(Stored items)

▽

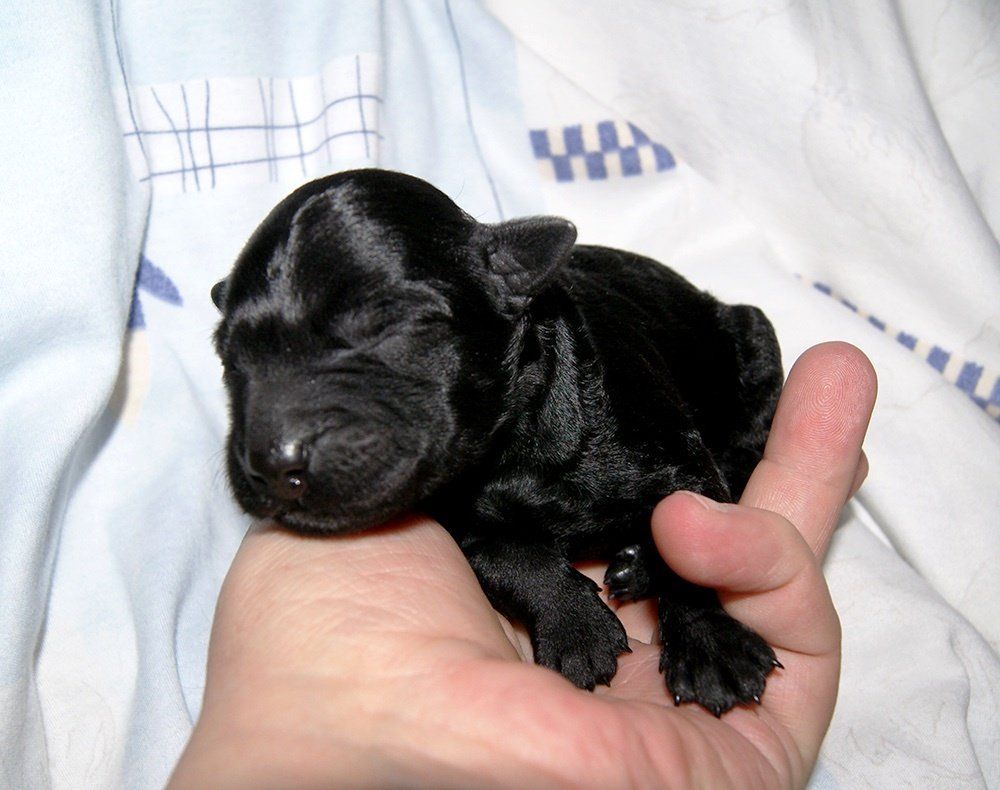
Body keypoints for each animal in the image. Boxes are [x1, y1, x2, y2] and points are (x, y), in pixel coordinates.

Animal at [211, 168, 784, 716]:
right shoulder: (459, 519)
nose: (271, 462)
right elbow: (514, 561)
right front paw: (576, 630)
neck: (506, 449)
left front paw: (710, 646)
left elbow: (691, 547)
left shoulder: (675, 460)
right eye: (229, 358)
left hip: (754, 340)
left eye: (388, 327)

△
▽

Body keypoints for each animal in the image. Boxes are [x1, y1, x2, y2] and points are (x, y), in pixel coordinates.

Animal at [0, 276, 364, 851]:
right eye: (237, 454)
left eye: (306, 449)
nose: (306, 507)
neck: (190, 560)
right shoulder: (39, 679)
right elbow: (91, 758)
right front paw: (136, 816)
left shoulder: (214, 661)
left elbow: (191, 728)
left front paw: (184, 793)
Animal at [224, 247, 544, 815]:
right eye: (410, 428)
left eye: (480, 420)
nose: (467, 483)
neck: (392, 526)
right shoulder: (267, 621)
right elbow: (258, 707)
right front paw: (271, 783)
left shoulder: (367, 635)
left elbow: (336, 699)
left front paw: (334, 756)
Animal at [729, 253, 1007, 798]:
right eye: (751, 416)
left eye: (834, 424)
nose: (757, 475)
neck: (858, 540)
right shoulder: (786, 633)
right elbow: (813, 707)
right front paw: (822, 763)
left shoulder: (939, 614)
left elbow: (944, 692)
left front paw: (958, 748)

△
▽

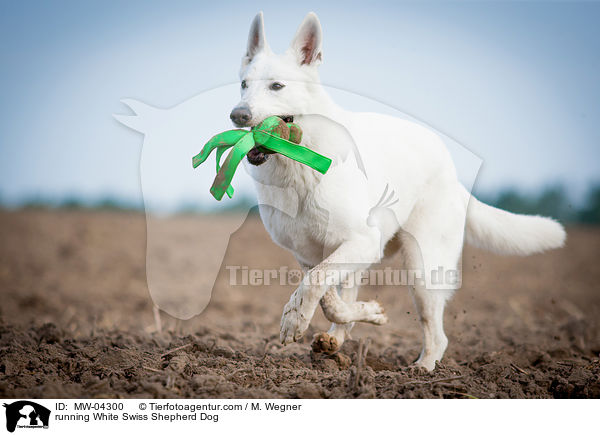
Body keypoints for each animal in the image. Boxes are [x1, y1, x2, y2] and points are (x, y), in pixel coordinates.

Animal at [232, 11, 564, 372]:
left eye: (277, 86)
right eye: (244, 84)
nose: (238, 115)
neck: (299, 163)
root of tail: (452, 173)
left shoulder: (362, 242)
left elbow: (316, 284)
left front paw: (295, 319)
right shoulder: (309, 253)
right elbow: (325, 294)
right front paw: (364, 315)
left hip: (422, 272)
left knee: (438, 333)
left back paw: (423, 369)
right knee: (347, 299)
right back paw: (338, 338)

△

_TASK GOAL_
Your answer should be the lines above, from the line containing "left elbow: (191, 728)" up to and including the line containing "left front paw: (958, 748)", reproduced exactly and with nothing else.

_RESPONSE TO THE TASK_
left elbow: (191, 728)
left front paw: (184, 793)
Animal at [224, 247, 544, 815]:
right eye: (410, 428)
left eye: (480, 420)
nose: (467, 483)
neck: (392, 526)
right shoulder: (267, 621)
right elbow: (258, 707)
right front paw: (271, 783)
left shoulder: (367, 635)
left elbow: (336, 699)
left front paw: (334, 756)
Animal at [729, 253, 1007, 798]:
right eye: (751, 416)
left eye: (834, 424)
nose: (757, 475)
neck: (858, 540)
right shoulder: (786, 633)
right elbow: (813, 707)
right front paw: (822, 763)
left shoulder: (939, 614)
left elbow: (944, 692)
left front paw: (958, 748)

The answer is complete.